MEMBERS OF THE Assimakopoulos family, former owners of Brothers Deli-Restaurant on Main St., were honored by the Wakefield Lynnfield Chamber of Commerce for their 40 years of service to the community on Sunday afternoon, Sept. 3 at the Americal Civic Center. (L-R): Arthur Assimakopoulos and his fiancée Nelly; Jimmy Assimakopoulos; Maria Assimakopoulos; Angela Assimakopoulos; grandson Alex Polghronakos; Wakefield Lynnfield Chamber of Commerce Executive Director John Smolinsky and Chamber co-Presidents Janice M. Casoli; and Christopher M. Barrett. (Gail Lowe Photo)


WAKEFIELD—No one seems to know how he kept all the orders straight, but that’s what Jimmy Assimakopoulos did over the past 40 years as he worked at his grill. The owner of Brothers Deli-Restaurant on Main Street had plenty of help from his wife and co-owner Maria, son Arthur and daughter Angela.

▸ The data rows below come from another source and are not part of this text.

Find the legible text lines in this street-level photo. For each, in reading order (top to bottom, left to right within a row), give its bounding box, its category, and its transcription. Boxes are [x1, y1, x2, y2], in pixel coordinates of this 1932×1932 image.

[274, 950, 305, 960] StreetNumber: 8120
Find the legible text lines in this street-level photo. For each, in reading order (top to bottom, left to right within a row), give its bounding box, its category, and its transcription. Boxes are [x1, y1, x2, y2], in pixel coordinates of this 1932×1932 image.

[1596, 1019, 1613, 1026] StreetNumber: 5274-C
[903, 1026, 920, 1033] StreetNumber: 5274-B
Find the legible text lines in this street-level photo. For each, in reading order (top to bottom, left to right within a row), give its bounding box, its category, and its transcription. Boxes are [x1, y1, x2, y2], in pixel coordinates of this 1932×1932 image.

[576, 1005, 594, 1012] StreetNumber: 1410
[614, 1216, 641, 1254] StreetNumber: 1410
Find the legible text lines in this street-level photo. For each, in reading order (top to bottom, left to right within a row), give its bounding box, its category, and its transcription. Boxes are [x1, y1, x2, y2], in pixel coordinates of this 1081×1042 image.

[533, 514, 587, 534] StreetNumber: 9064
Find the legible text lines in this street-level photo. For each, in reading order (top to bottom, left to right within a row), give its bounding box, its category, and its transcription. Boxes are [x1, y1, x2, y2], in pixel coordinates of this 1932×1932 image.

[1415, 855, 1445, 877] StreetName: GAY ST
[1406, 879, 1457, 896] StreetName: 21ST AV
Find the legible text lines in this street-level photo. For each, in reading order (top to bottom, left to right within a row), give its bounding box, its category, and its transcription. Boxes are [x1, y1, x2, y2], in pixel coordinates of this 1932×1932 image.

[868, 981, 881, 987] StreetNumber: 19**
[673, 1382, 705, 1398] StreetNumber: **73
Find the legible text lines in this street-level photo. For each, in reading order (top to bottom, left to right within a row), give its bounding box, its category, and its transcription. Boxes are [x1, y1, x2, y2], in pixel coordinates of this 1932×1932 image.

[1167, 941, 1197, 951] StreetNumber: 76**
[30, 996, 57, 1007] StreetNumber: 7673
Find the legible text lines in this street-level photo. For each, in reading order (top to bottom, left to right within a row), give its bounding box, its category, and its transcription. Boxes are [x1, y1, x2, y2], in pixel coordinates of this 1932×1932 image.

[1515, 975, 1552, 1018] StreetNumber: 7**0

By the end of Saturday, Sept. 2 Jimmy had fried his last egg and made his last Reuben. On that day, his long career serving delicious food—and always with a smile on his face—came to an end.

On Sunday, Sept. 3, the Assimakopoulos family were honored by the Wakefield Lynnfield Chamber of Commerce with a send-off held at the Americal Civic Center from 2 to 4 p.m. About 75 people attended the event, including Janice M. Casoli and Christopher M. Barrett, co-presidents of the Chamber.

State Representative Donald H. Wong was also on hand to wish them well. He provided Chinese food from his restaurant, Kowloon, in Saugus and presented them with a citation signed by himself and Speaker of the House Ronald Mariano. “The Assimakopoulos family brought so much to the town,” said Wong. “They served food that made you feel good.”

Wakefield Police Department Deputy Chief Craig Calabrese was also there to give the family a citation from his fellow officers.

Calabrese said that the restaurant “has been everything to us.”

“Our police officers would stop in at 5:30 a.m. to get something to eat,” he said. “Every time we needed something, they were there for us.”

Chamber Executive Director John Smolinsky said that Brothers is a part of the fabric of the community and the Assimakopoulos family will be missed.

In response, Jimmy called it a “hard day” but thanked everyone for their loyalty, patronage and good memories. Though Jimmy and his family will no longer be there to serve customers, the restaurant will continue under new ownership. Sonia Bhardwaj-Patel said that she and her husband and cousins (Sunny Patel, Om Kotadia and Parag Patel) are looking forward to providing the same level of food and service customers of Brothers are accustomed to. The new owners, who plan to keep the Brothers name, also have restaurants in the North End of Boston, Newton, Waltham and Dracut.

Bhardwaj-Patel said that she and her family members were handed “a great opportunity” from the Assimakopoulos family. 

“We want to keep the restaurant going,” she said. Son Arthur reminisced about his contributions to the family-owned business. 

“I started working at the restaurant when I was eight years old,” he said. “I bused tables, washed dishes, did prep work and got drinks for customers,” he said. Arthur, now 41, also worked at the grill. “Coming to work was like going to your house,” he said. “You see people come and go and they are like family.” He plans to look for a new job when he and his fiancée Nelly welcome their first baby in the fall.

His sister Angela will also look for a job that fits her talents and skills. “Everyone was always so nice,” she said about the restaurant’s customers. “It was always fun working there.” The Assimakopouloses also have a daughter Terri, an interior designer who lives in Greece.